— Recorded information —
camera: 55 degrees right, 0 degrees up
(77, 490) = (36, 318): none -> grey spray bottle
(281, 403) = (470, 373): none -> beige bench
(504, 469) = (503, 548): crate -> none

— What to produce —
Every line in the data above that includes the word "none" should be copied.

— Expected answer —
(77, 490) = (36, 318): none -> grey spray bottle
(281, 403) = (470, 373): none -> beige bench
(504, 469) = (503, 548): crate -> none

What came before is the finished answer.